In its just-released mid-term report on monetary policy, Greece’s Central Bank expresses optimism over the positive course of the economy, as evidenced by key economic indicators: industrial production, retail sales, the flows of dependent employment in the private sector, exports of goods and services, and foreign direct investment.

Current data indicates that there will be more rapid growth in the next few months and a boost to economic activity in the medium term.

The bank projects GDP growth rates of 1.6 percent for all of 2017, 2.4 percent for 2018, and 2.5 percent for 2019.

The beginnings of the recovery of the economy in 2017 is attributed to the export of goods and services as a result of Greece’s increased international competitiveness, the recovery of international trade, and the loosening of capital controls, first imposed in 2015.
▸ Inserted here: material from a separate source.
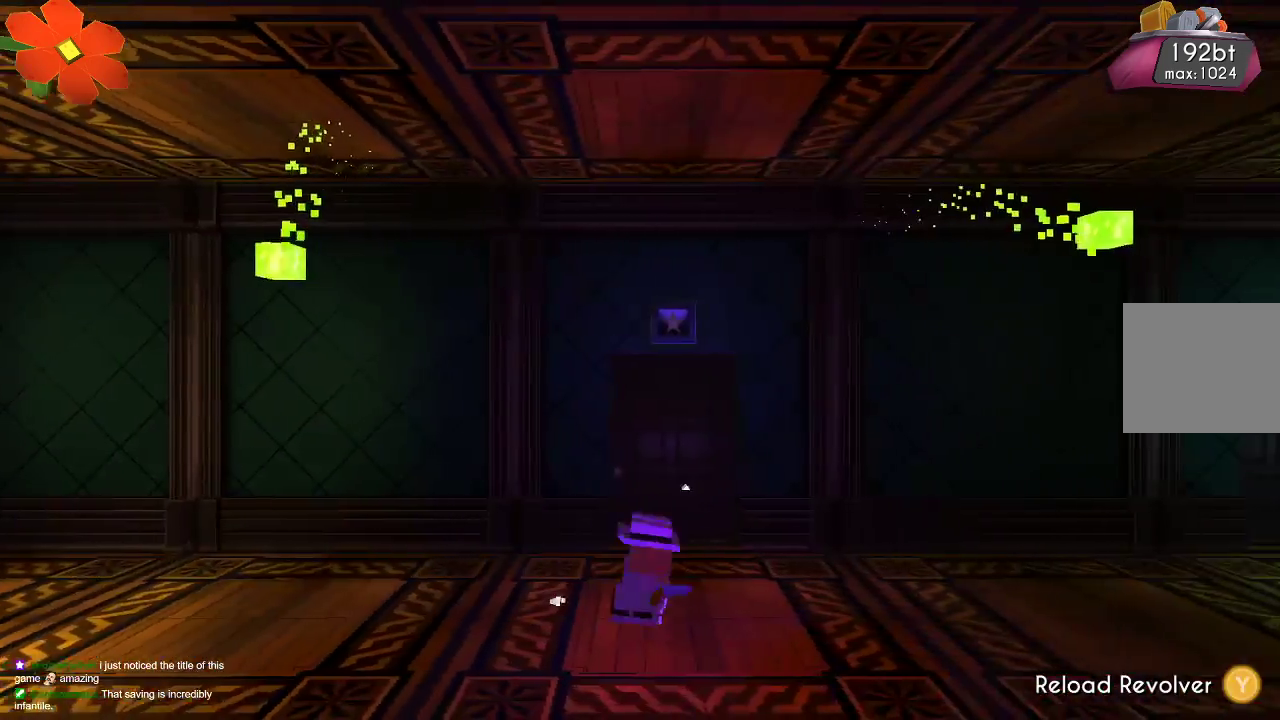
{"buttons": [], "left_stick": "right", "right_stick": "center"}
Faithful implementation of reforms

For the positive prospects to pan out, Stournaras stresses that a smooth exit from the bailout programmes must be carefully designed. There is a pressing need, the central banker notes, to implement smoothly and in the agreed upon timetables the programme of reforms and privatisation, to legislate measures agreed to in the third evaluation, and to prepare carefully for the fourth.

A matter of trust

To establish the crucial element of economic trust, the bank lays out a series of prerequisites:

a. To specify medium-term measures to restructure the national debt, which will allow access to bond markets on viable terms and permit Greece access to the European Central Bank’s quantitative easing programme.

b. To make perfectly clear the manner in which the Greek economy will be bolstered after the completion of the current bailout programme.
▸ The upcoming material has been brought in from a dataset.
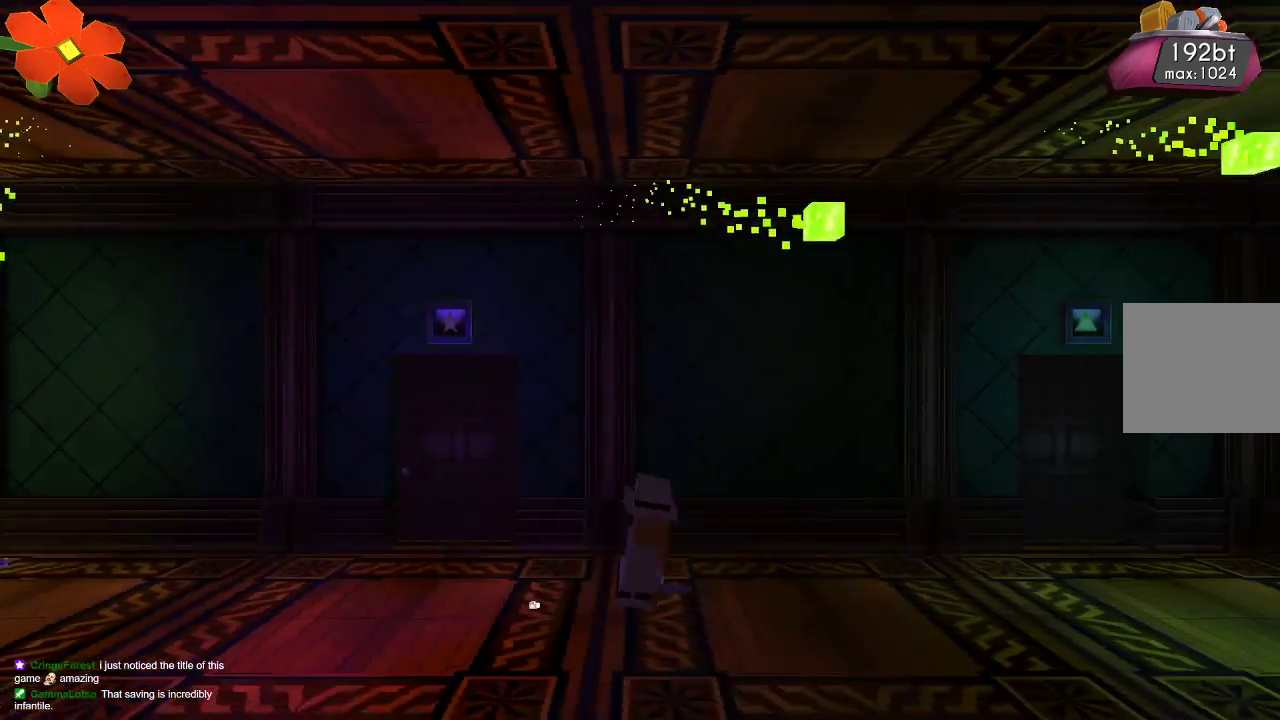
{"buttons": [], "left_stick": "right", "right_stick": "left", "events": [[67, "CROSS", "down"], [133, "CROSS", "up"], [267, "right_stick", "left"], [300, "R2", "down"], [467, "R2", "up"]]}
Within the EU’s existing legal framework, Greece will be under supervision at least until it is able to pay off 75 percent of its official loans from eurozone countries, the EFSF, and the ESM.

Precautionary support programme

“It should be clarified to what degree there will be a ‘precautionary support programme’, and specifically on what terms. The existence of such a precautionary framework can function supportively for the Greek economy, lowering the cost of borrowing. Such a framework will afford security as regards the Greek state’s access to funding after the end of the programme in August, 2018,” the report said.

“That will firm up the trust of international investors in the medium-to-long-term prospects of the Greek economy, as they would know that economic policy remains prudent, averting the return of imbalances.”

The post-bailout support line is crucial if Greece’s credit rating is not updated, so as to maintain the ability to use bonds as guarantees for Eurosystem monetary policy actions, and to participate in the ECB’s quantitative easing programme.